Natürlich soll man sich nicht ständig beklagen, weil wieder ein Wort fehlt. Es gibt ja so viele. Und doch hob kürzlich wieder die Suche nach einem Wort an, dessen Existenz zwischen Premier und Presbyter der Duden sich weigert anzuerkennen und ebenso Kluges Etymologisches Wörterbuch zwischen Premiere und preschen und selbst Grimms Deutsches Wörterbuch zwischen preme und premscheibe. Und Grimms Deutsches Wörterbuch wurde von Jägern und Sammlern geschrieben, die nicht reglementieren, sondern die Hülle und Fülle herzeigen wollten, in der Menschen sich schriftlich und mündlich äußern. So rettete nicht einmal eine Kleinanzeige das Wort, in der es meinetwegen einmal hieß: „Möchten Sie sonntags lieber premmeln als kochen?“ Besser erging es dem Preschwagen, „ein leichter ein- oder zweispänniger wagen ohne verdeck: zu verkaufen ein preschwagen auf federn, zum hinteneinsteigen. Saalezeitung, Halle 10. aug. 1880“.

Premmeln heißt das Wort also. Was sagt denn Google dazu? Google kennt das Wort 1. im Zusammenhang mit Hamstern: „Generell so kleine Hamster, denen wird halt schneller kalt als so dicken Premmeln.“ 2. im Zusammenhang mit Männern: „Aber wir Männer werden glaube ich eh schneller alt – wenn ihr Frauen nochmal auf die Tanzfläche geht liegen wir schon in der Kiste oder premmeln, dass wir nach Hause wollen.“ 3. im Zusammenhang mit Christine Wisemann, einer geborenen Premmeln und zwar zu einer Zeit, als man noch geboren schrieb. 4. Im Zusammenhang mit Computern: „Will damit nicht daran zweifeln dass du das Ding in den Slot premmeln kannst.“

Ja, und das war es im Großen und Ganzen. Was aber tun, wenn man doch genau weiß, dass premmeln ein Verb ist (das Nomen dazu offensichtlich: Premmelei) und weder ein korpulentes Nagetier noch die Quengelei eines erschöpften Partybesuchers (männlich) oder die forcierte Lösung eines Rechnerproblems?
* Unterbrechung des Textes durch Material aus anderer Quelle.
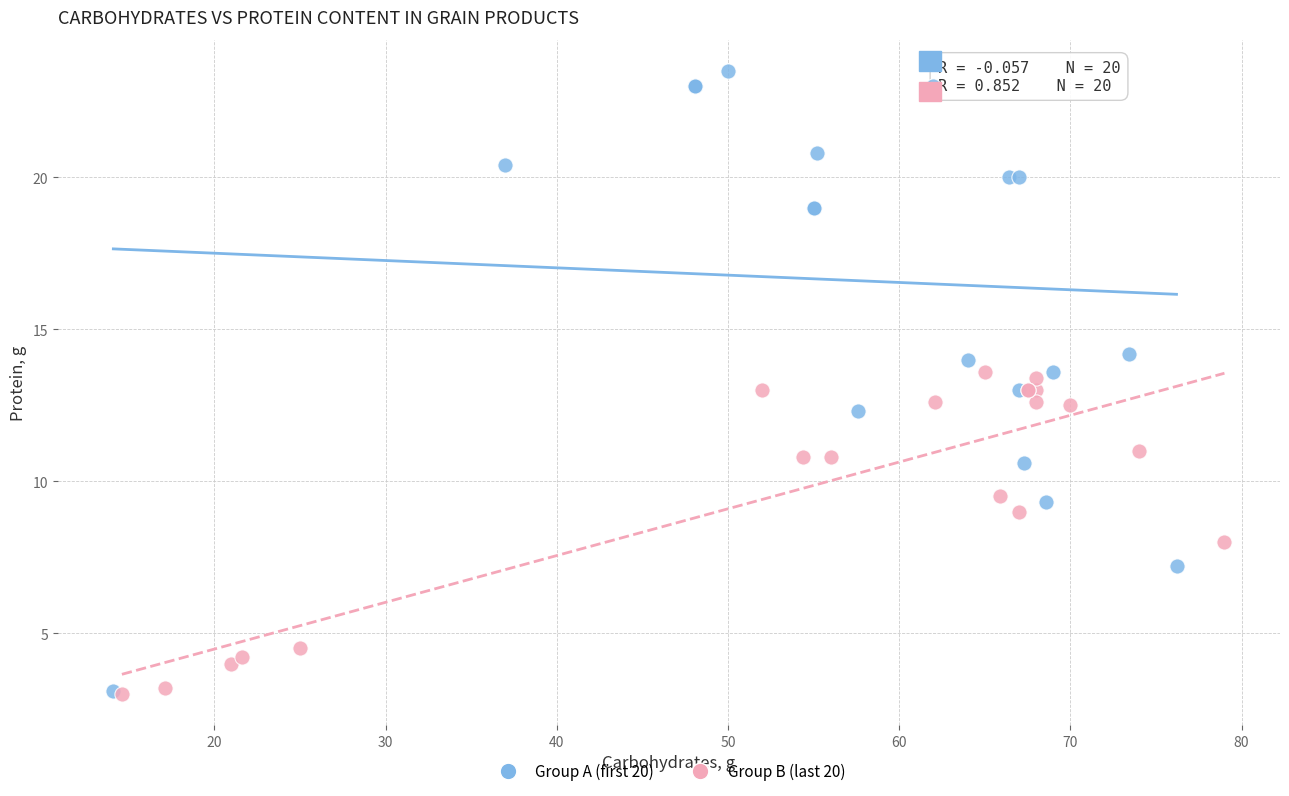

What are all the series names shown in the legend?

Group A (first 20), Group B (last 20)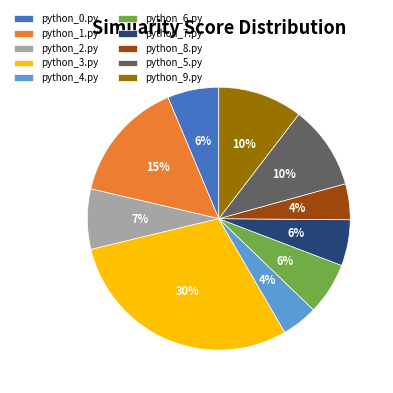

Between python_5.py and python_3.py, which is larger?

python_3.py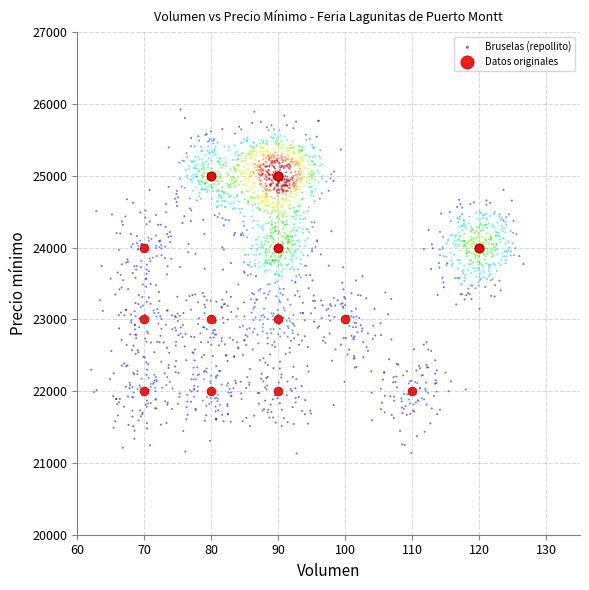

Which series reaches the minimum Y coordinate?

Bruselas (repollito)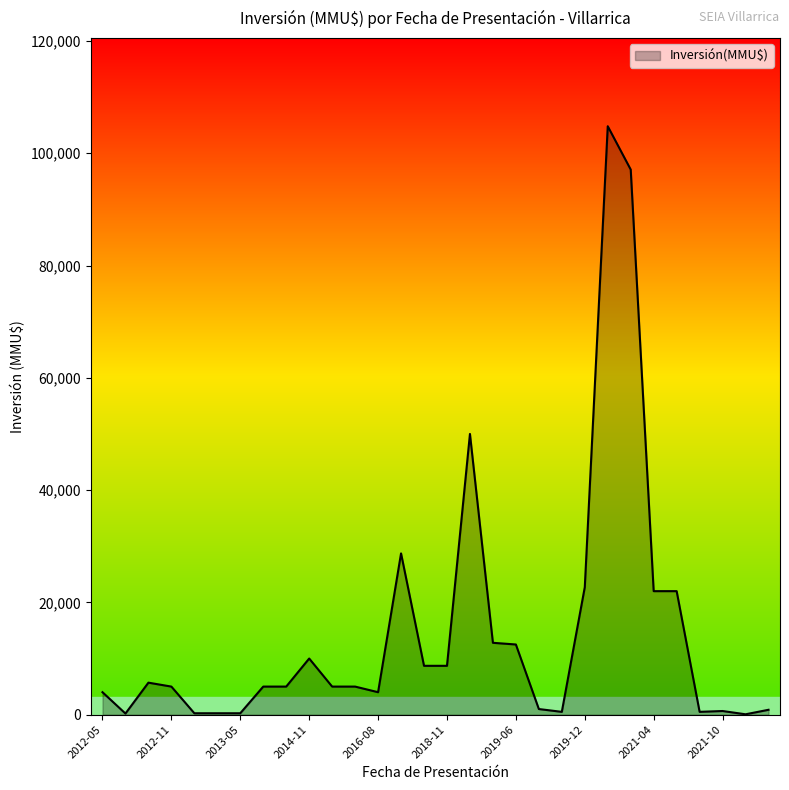

How many lines are shown in the chart?

1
Und? Also? Premmeln heißt glasklar, es sich gut gehen zu lassen. Wer sich vornahm, jetzt aber zu premmeln, steckte sich eine ins Gesicht und trank eine Tasse Tee mit Milch und Zucker. Die Kinder verzehrten ein Vanillekipferl. Allseits wurden die Füße auf bequeme Höckerchen gelegt. Nein, premmeln ist nicht dasselbe wie genießen. Genießen ist ohnehin nicht schön strengen Sinne, wie der Kontrast zwischen einem scharfen s und dem stimmhaften Wohllaut von m und l bereits klarstellt. Tatsächlich ist es aber so, dass man sich schon etwas einfallen lassen muss, um ein von aller Welt verleugnetes, quasi illegales Wort im Umlauf zu halten.